= Roscoe McGowen =

American journalist (1886–1966)

Roscoe Emmett McGowen (July 16, 1886 – November 5, 1966) was an American journalist and sportswriter. He spent the majority of his career as a writer for The New York Times, covering the Brooklyn Dodgers baseball team.

== Early life ==
McGowen was born on July 16, 1886, in Alta, Iowa. His first job was at age 13, as a reporter and printer's devil for The Walnut Grove Banner in Illinois. When his request for a raise was denied, he became a railroad telegrapher and dispatcher.

== Career ==
McGowen resumed his journalism career with the Rock Island Argus, also in Illinois. During that time he also made contributions to The Chicago Tribune and gained the notice of Joseph M. Patterson, who had founded the New York Daily News in 1919. Patterson hired McGowen at The News in 1922 to write editorials and movie reviews. McGowen moved to The Brooklyn Standard Union as a sports columnist and editor in 1928, and the following year, he joined The New York Times, where he remained for the next 30 years as a sports columnist, covering the Brooklyn Dodgers.

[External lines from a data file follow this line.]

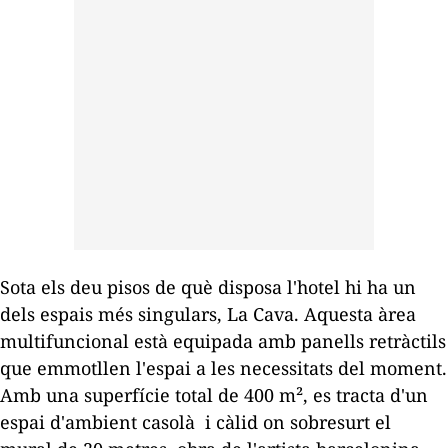
Sota els deu pisos de què disposa l'hotel hi ha un
dels espais més singulars, La Cava. Aquesta àrea
multifuncional està equipada amb panells retràctils
que emmotllen l'espai a les necessitats del moment.
Amb una superfície total de 400 m², es tracta d'un
espai d'ambient casolà i càlid on sobresurt el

During spring training prior to the season, McGowen asked Bill Terry, manager of the New York Giants, about the National League pennant chances of the Dodgers, their crosstown rivals, prompting the reply, "Is Brooklyn still in the league?" Terry and the Giants came to rue that response. Although the Dodgers finished the season in sixth place, they beat the Giants in the last two games of the season, costing the Giants the National League pennant by one game.

Because McGowen's primary assignment was the Dodgers, he wrote columns for many of the team's most notable moments, including Mickey Owen's dropped third strike in Game 4 of the 1941 World Series, Jackie Robinson's major league debut, Cookie Lavagetto's hit that broke up Bill Bevens' near no-hitter in Game 4 of the 1947 World Series, no-hitters by Tex Carleton, Carl Erskine, and Sal Maglie, and the team's only World Series championship.

McGowen served as official scorer for several major league All-Star and World Series games. He was considered one of the most authoritative baseball writers in the nation, and served as national president of the Baseball Writers' Association of America in 1949. He was known for his dignified manner, appearance, speech, and basso-profundo singing, and could recite passages of Shakespeare at length. He retired from The Times in 1959.

== Personal life ==
McGowen married Maxine McVey, who predeceased him. Their son Deane also was a sportswriter for The Times.

== Death ==

McGowen died of lung cancer on November 5, 1966, in North Woodstock, Connecticut. He was survived by his son Deane, his daughter Dorothy Farrows, his sister, and three grandchildren.